Endogenous Chronic Hyperinsulinemia Does Not Increase the Production Rate of VLDL Apolipoprotein B: Proof from a Kinetic Study in Patients with Insulinoma

Abstract

It is currently suggested that chronic hyperinsulinemia is a causal factor for the increased production rate of very-low-density lipoproteins (VLDL) associated with metabolic syndrome. However, the involvement of hyperinsulinemia independently of the other abnormalities also observed in metabolic syndrome has never been proven in humans. We used patients with insulinoma showing hyperinsulinemia but no insulin resistance as a model and conducted an apolipoprotein B (apoB) kinetic study in seven patients with insulinoma, seven insulin-resistant (IR) obese patients, and 12 controls. Insulinemia was higher in patients with insulinoma or IR than in controls both in the fasting state [2.4-fold (P = 0.039) and 3.1-fold (P = 0.003), respectively] and in the fed state [3.5-fold (P = 0.006) and 2.6-fold (P = 0.05), respectively]. Patients with insulinoma were not IR (steady state plasma glucose = 80 ± 46 mg/dl, a value lower than in IR subjects (231 ± 75, P = 0.0013).
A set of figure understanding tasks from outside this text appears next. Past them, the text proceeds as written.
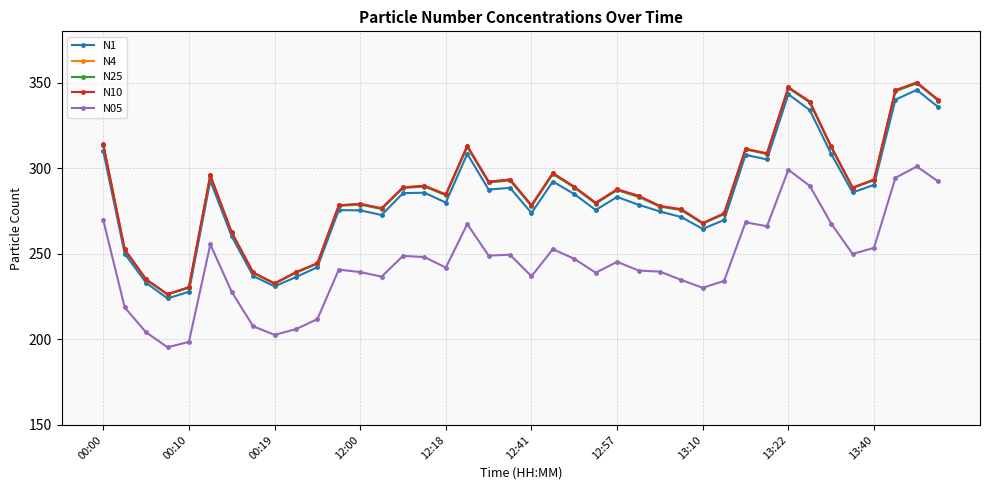

What is the highest value of the N25 series?

349.6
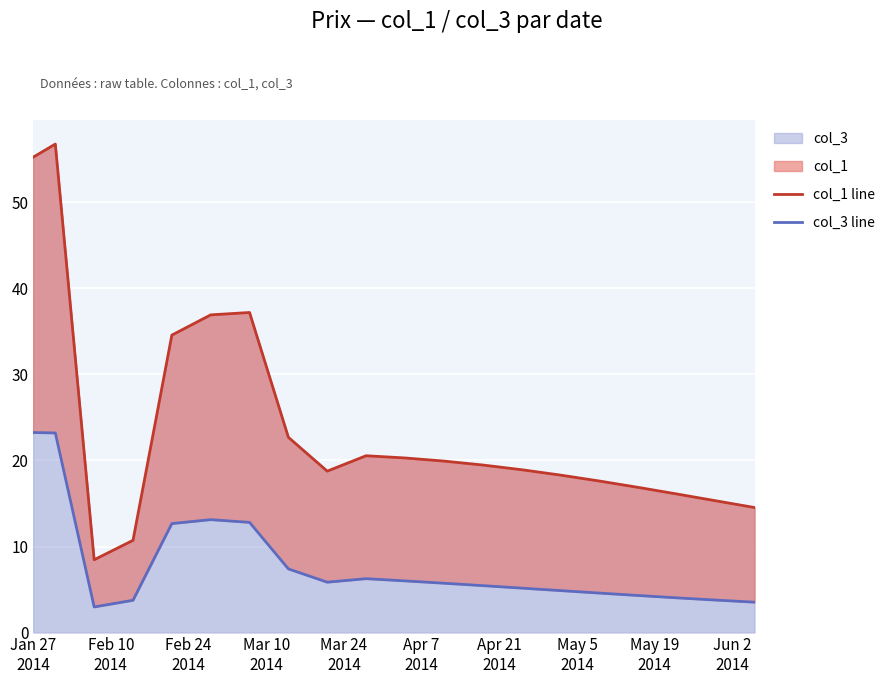

What is the average value of the col_1 line series?

24.0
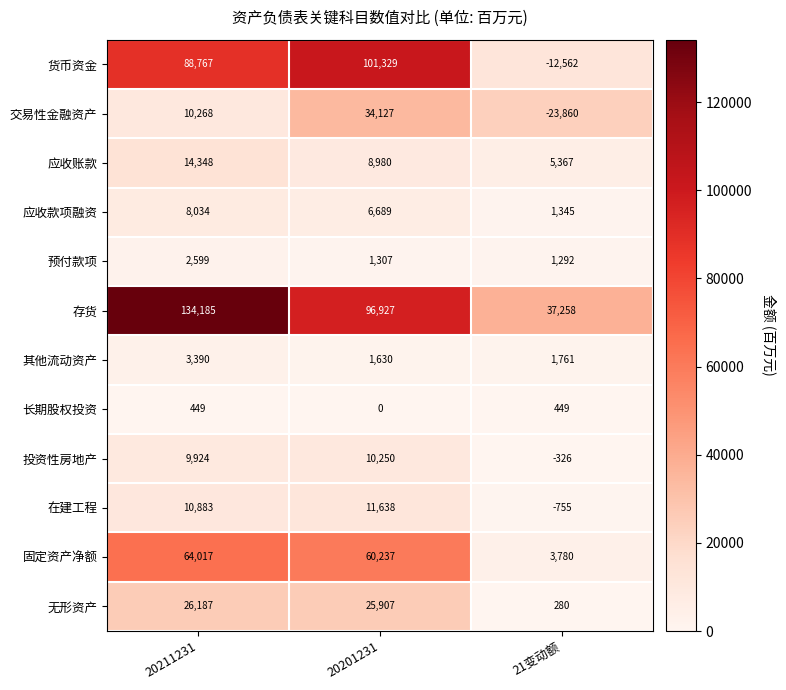

What is the total value across all series at 20211231?

373051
In the fed state, triglyceridemia and VLDL apoB pool size were higher in IR subjects compared with controls and patients with insulinoma [208 ± 56 vs. 89 ± 30 mg/dl (P < 0.0001) and 96 ± 42 mg/dl (P < 0.0001), respectively, for triglyceridemia and 3.56 ± 0.60 vs. 1.85 ± 0.88 mg/kg (P = 0.004) and 2.32 ± 1.79 (P = 0.052) mg/kg for VLDL apoB pool size]. The production rate of VLDL apoB in subjects with insulinoma was not significantly different from that in controls (14.56 ± 7.43 vs. 16.40 ± 7.70 mg/kg · d) but was higher in IR subjects compared with these two groups [25.66 ± 12.84 mg/kg · d (P = 0.046 and 0.035, respectively)]. Chronic endogenous hyperinsulinemia is not directly responsible for any increase in the production rate of VLDL apoB in humans.